*** Materials provided Section Begins ***

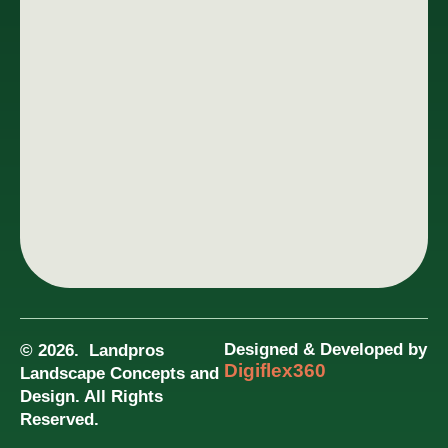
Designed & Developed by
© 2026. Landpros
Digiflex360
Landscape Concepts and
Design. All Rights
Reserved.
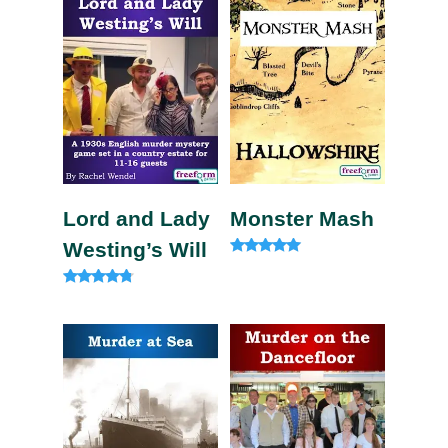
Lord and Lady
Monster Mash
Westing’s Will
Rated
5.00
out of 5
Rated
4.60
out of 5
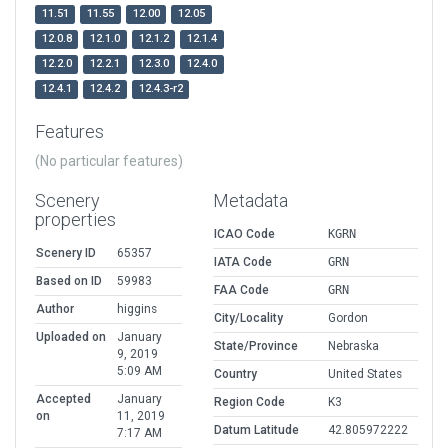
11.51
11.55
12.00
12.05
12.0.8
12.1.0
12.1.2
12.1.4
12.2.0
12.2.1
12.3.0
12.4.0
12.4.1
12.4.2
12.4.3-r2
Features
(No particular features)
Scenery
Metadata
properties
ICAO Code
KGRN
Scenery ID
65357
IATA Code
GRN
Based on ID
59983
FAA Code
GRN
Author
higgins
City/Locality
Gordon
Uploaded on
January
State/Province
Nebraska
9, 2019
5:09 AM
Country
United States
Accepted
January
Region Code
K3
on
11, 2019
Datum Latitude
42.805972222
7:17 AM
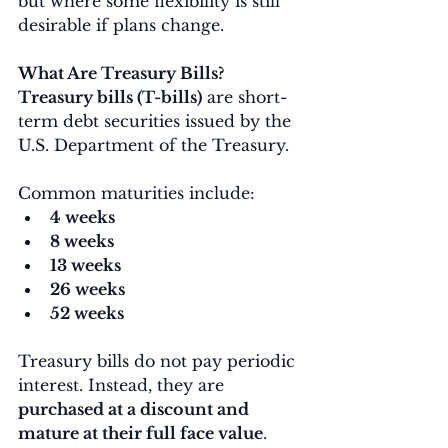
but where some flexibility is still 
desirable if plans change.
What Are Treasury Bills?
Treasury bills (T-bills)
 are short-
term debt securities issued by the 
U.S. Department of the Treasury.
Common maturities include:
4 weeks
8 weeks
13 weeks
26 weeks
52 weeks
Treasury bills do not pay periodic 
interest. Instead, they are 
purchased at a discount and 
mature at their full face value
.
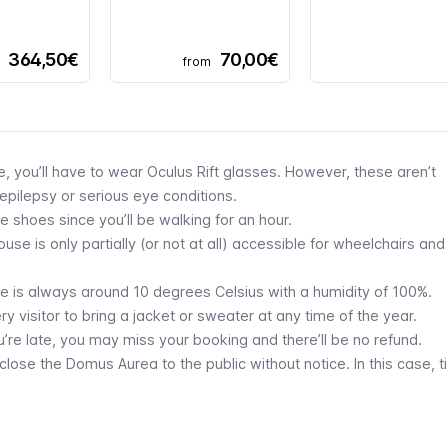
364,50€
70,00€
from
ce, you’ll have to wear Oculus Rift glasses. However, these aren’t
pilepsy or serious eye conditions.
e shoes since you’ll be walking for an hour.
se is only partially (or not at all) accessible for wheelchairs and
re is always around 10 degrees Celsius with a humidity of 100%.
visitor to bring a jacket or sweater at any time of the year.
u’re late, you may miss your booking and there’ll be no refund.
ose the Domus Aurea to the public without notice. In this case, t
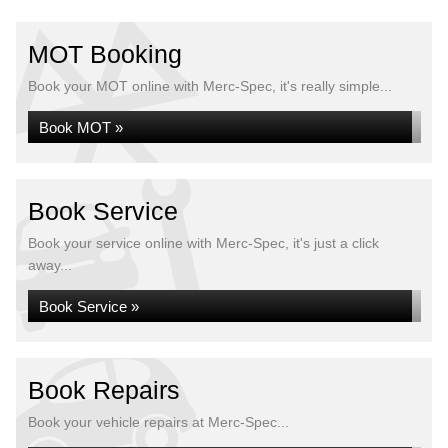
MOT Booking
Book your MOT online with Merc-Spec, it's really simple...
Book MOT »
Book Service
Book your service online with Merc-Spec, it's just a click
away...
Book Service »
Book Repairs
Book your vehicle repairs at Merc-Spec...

*** Materials provided Section Ends ***

**Exercise instructions**
Repeat, exactly and in full, every entry in the data, but not the pictures.

**The answer**
Designed & Developed by
© 2026. Landpros
Digiflex360
Landscape Concepts and
Design. All Rights
Reserved.
Lord and Lady
Monster Mash
Westing’s Will
Rated
5.00
out of 5
Rated
4.60
out of 5
11.51
11.55
12.00
12.05
12.0.8
12.1.0
12.1.2
12.1.4
12.2.0
12.2.1
12.3.0
12.4.0
12.4.1
12.4.2
12.4.3-r2
Features
(No particular features)
Scenery
Metadata
properties
ICAO Code
KGRN
Scenery ID
65357
IATA Code
GRN
Based on ID
59983
FAA Code
GRN
Author
higgins
City/Locality
Gordon
Uploaded on
January
State/Province
Nebraska
9, 2019
5:09 AM
Country
United States
Accepted
January
Region Code
K3
on
11, 2019
Datum Latitude
42.805972222
7:17 AM
but where some flexibility is still 
desirable if plans change.
What Are Treasury Bills?
Treasury bills (T-bills)
 are short-
term debt securities issued by the 
U.S. Department of the Treasury.
Common maturities include:
4 weeks
8 weeks
13 weeks
26 weeks
52 weeks
Treasury bills do not pay periodic 
interest. Instead, they are 
purchased at a discount and 
mature at their full face value
.
364,50€
70,00€
from
ce, you’ll have to wear Oculus Rift glasses. However, these aren’t
pilepsy or serious eye conditions.
e shoes since you’ll be walking for an hour.
se is only partially (or not at all) accessible for wheelchairs and
re is always around 10 degrees Celsius with a humidity of 100%.
visitor to bring a jacket or sweater at any time of the year.
u’re late, you may miss your booking and there’ll be no refund.
ose the Domus Aurea to the public without notice. In this case, t
MOT Booking
Book your MOT online with Merc-Spec, it's really simple...
Book MOT »
Book Service
Book your service online with Merc-Spec, it's just a click
away...
Book Service »
Book Repairs
Book your vehicle repairs at Merc-Spec...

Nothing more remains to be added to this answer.